Other latent TB tests on the market include one from Qiagen, which recently received approval in Canada. Qiagen is also developing a handheld reader for its QuantiFeron-TB Gold Plus assay for latent TB detection, and recently began a collaboration with DiaSorin to port its latent TB test to that firm's automated Liaison instrument that has resulted in CE marking of the workflow.

To date, Lophius has no funding from organizations like the Foundation for Innovative New Diagnostics or the Gates Foundation, but Merkl said the company has had conversations with FIND, and that the company is represented in tech development roadmaps that FIND has presented.

In addition to Lophius' technology, according to a recent FIND presentation, non-sputum-based tests in development for latent or incipient TB include the QIA-Predict and QIA-TB Signature assays from Qiagen, the Incipient TB Assay from Abbott, and the T-cell Immune Profiling test from Becton Dickinson.
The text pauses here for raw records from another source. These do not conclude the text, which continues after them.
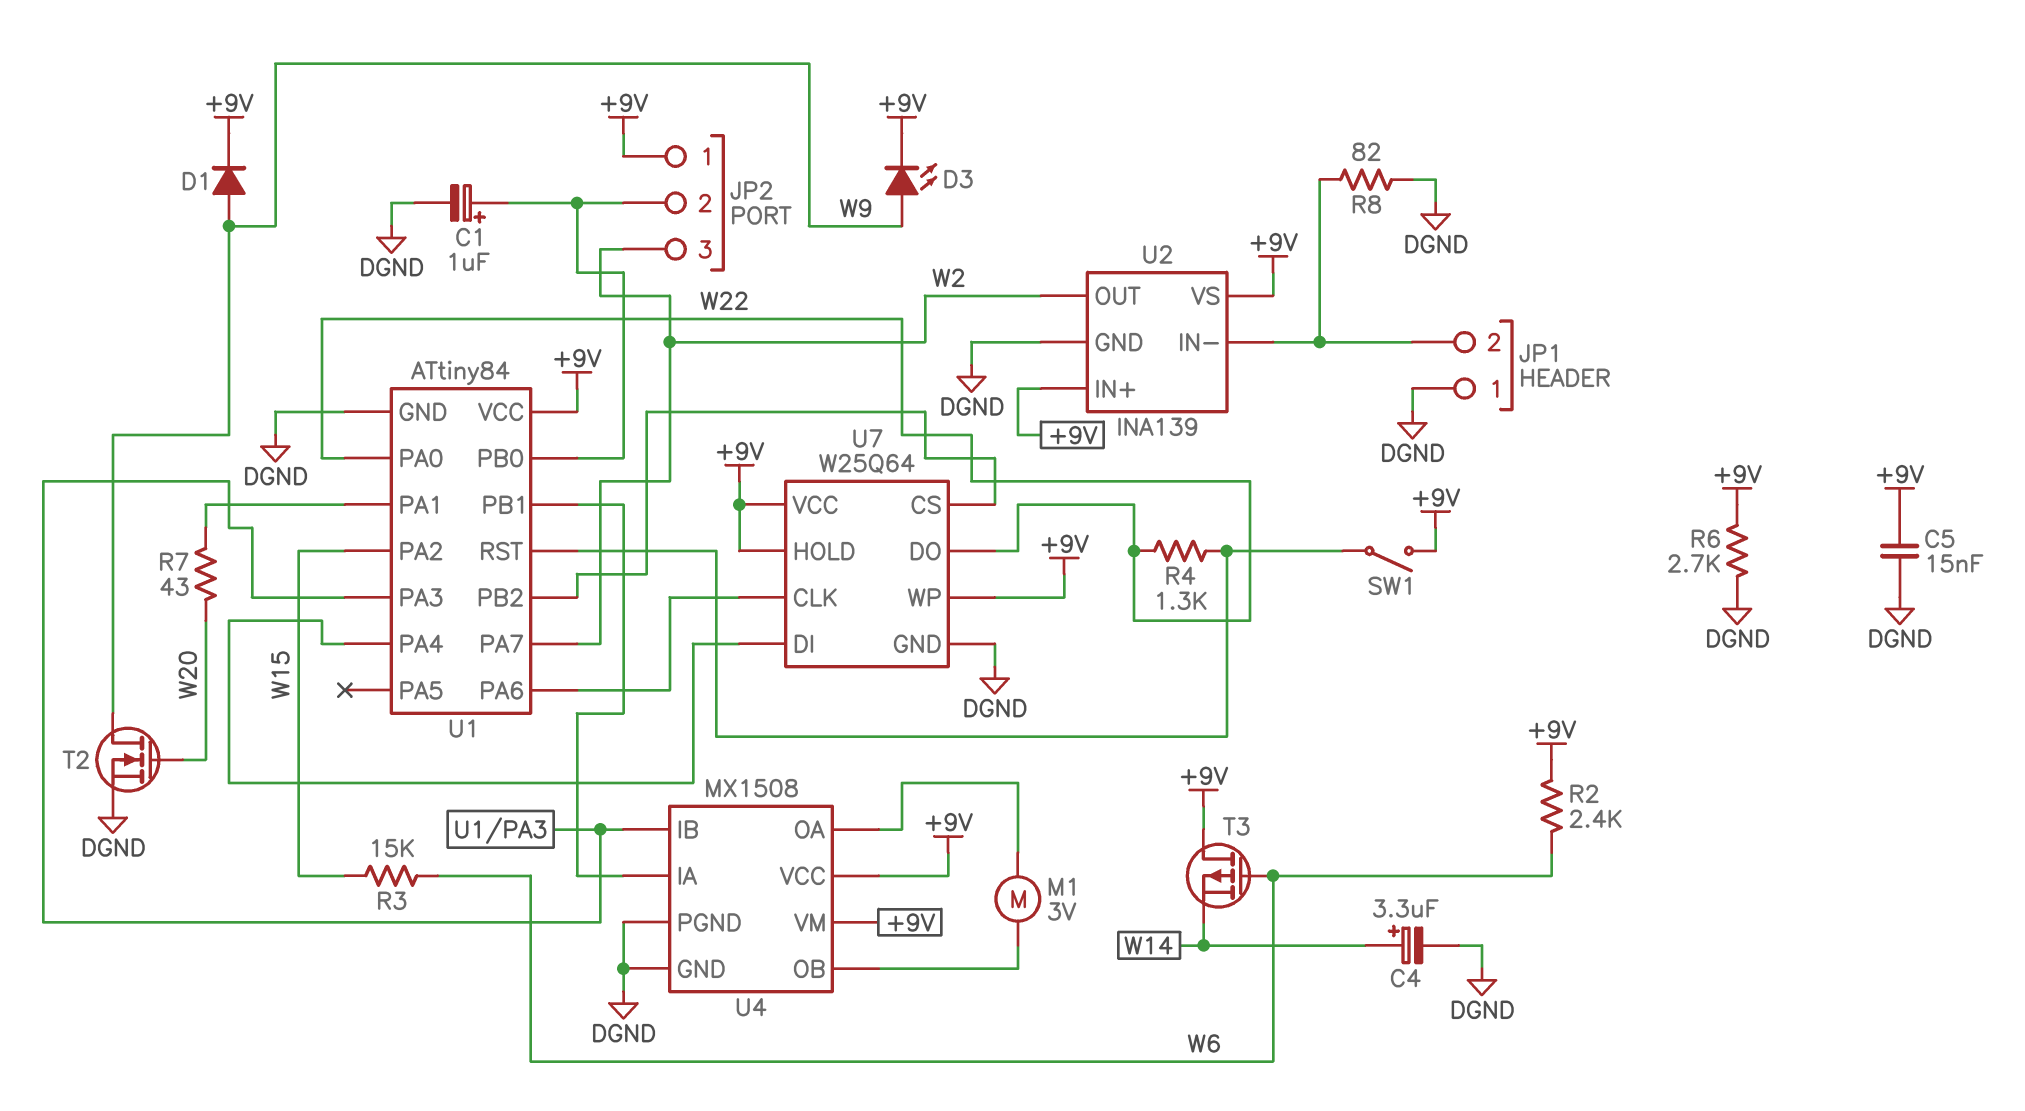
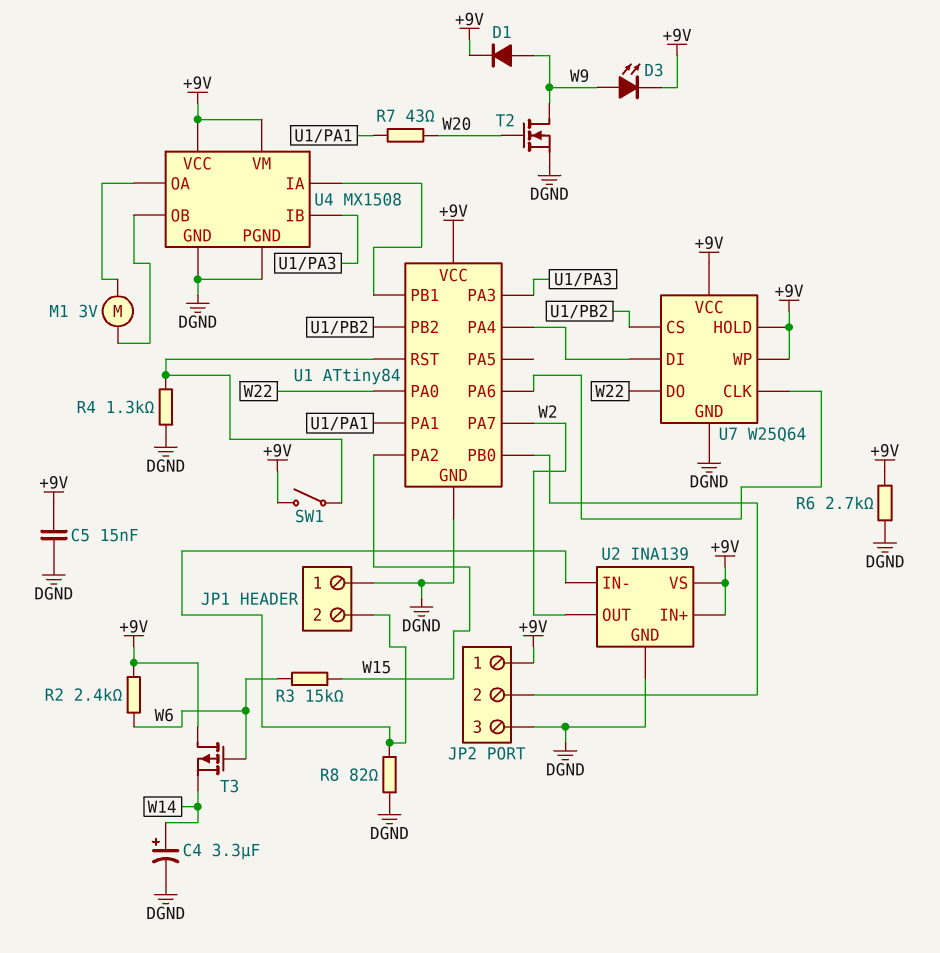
C1: 1uF (plus JP2/2, minus DGND) -> none
JP2 pin 3: W2 -> DGND
R4: 1.3k (U1/RST, W22) -> 1.3k (DGND, U1/RST)

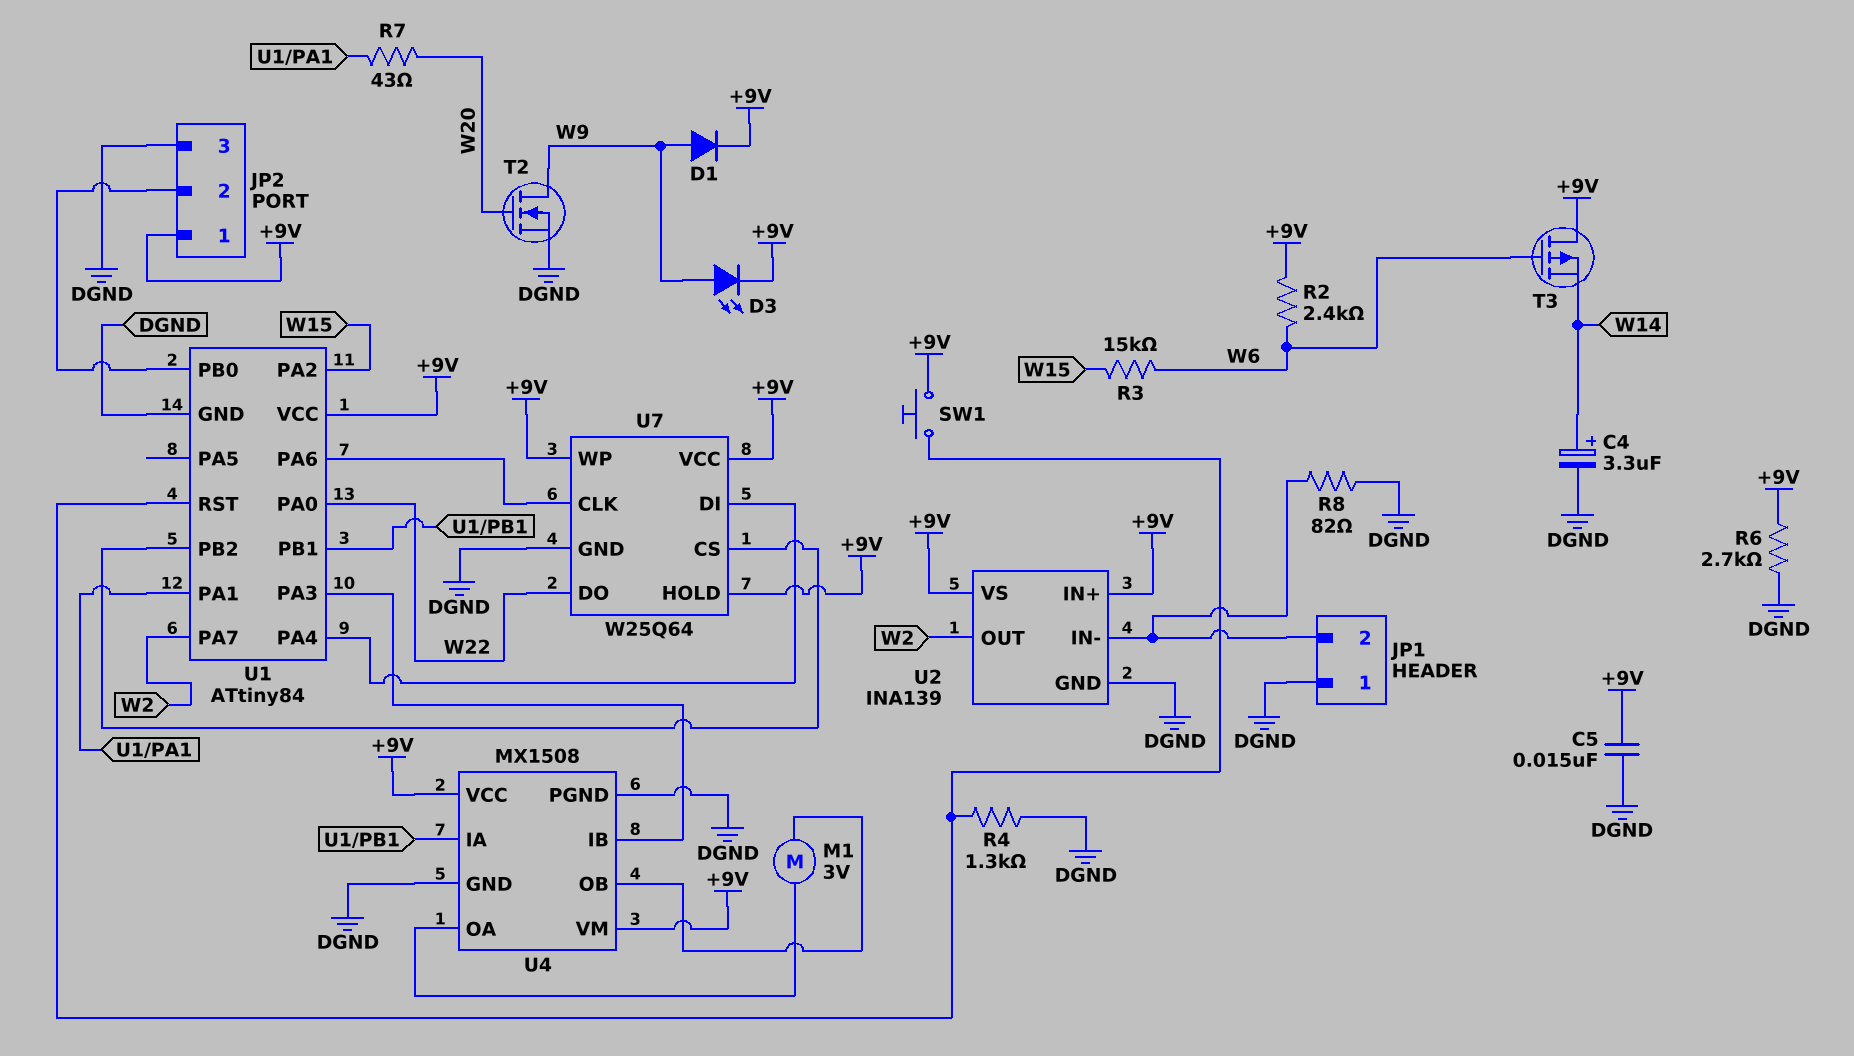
SW1: switch (+9V, U1/RST) -> button (+9V, U1/RST)

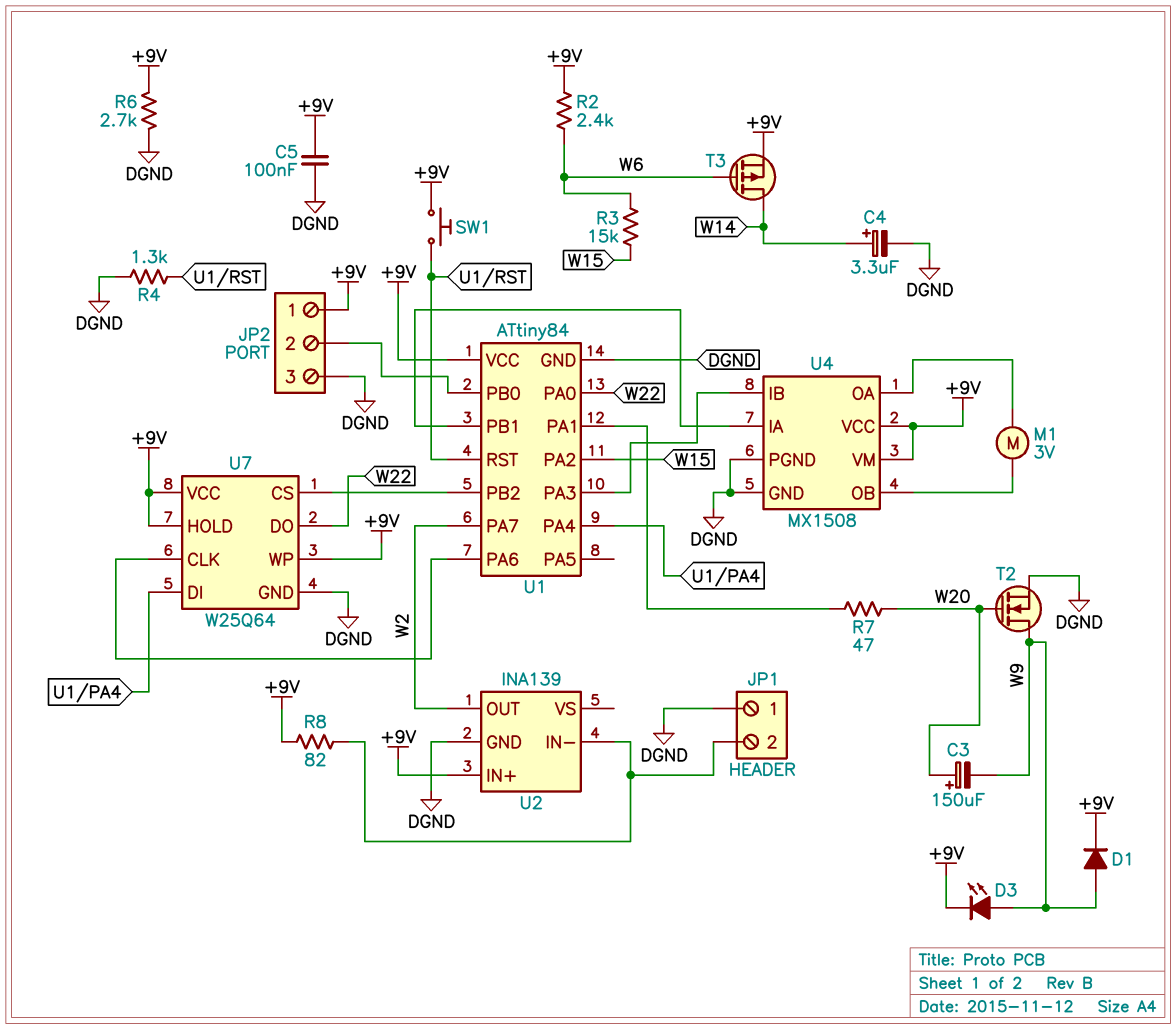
C3: none -> 150uF (plus W20, minus W9)
C5: 15nF (+9V, DGND) -> 100nF (+9V, DGND)
R7: 43 (U1/PA1, W20) -> 47 (U1/PA1, W20)
R8: 82 (DGND, JP1/2) -> 82 (+9V, JP1/2)
T3: PMOS (G W6, D +9V, S W14) -> PMOS (G W6, D W14, S +9V)
U2 pin VS: +9V -> none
And researchers at Stanford University and the Center for Infectious Disease Research in Seattle are also developing assays for mRNA Signatures of latent TB. 

For its next-generation infection detection screening test, Lophius is currently in the optimization phase, Merkl said, and the company plans to start the clinical trial for market approval during the next year. For the TB differential diagnosis test, Lophius is still in the marker evaluation phase, but expects to bring an assay to clinical trials in 2020.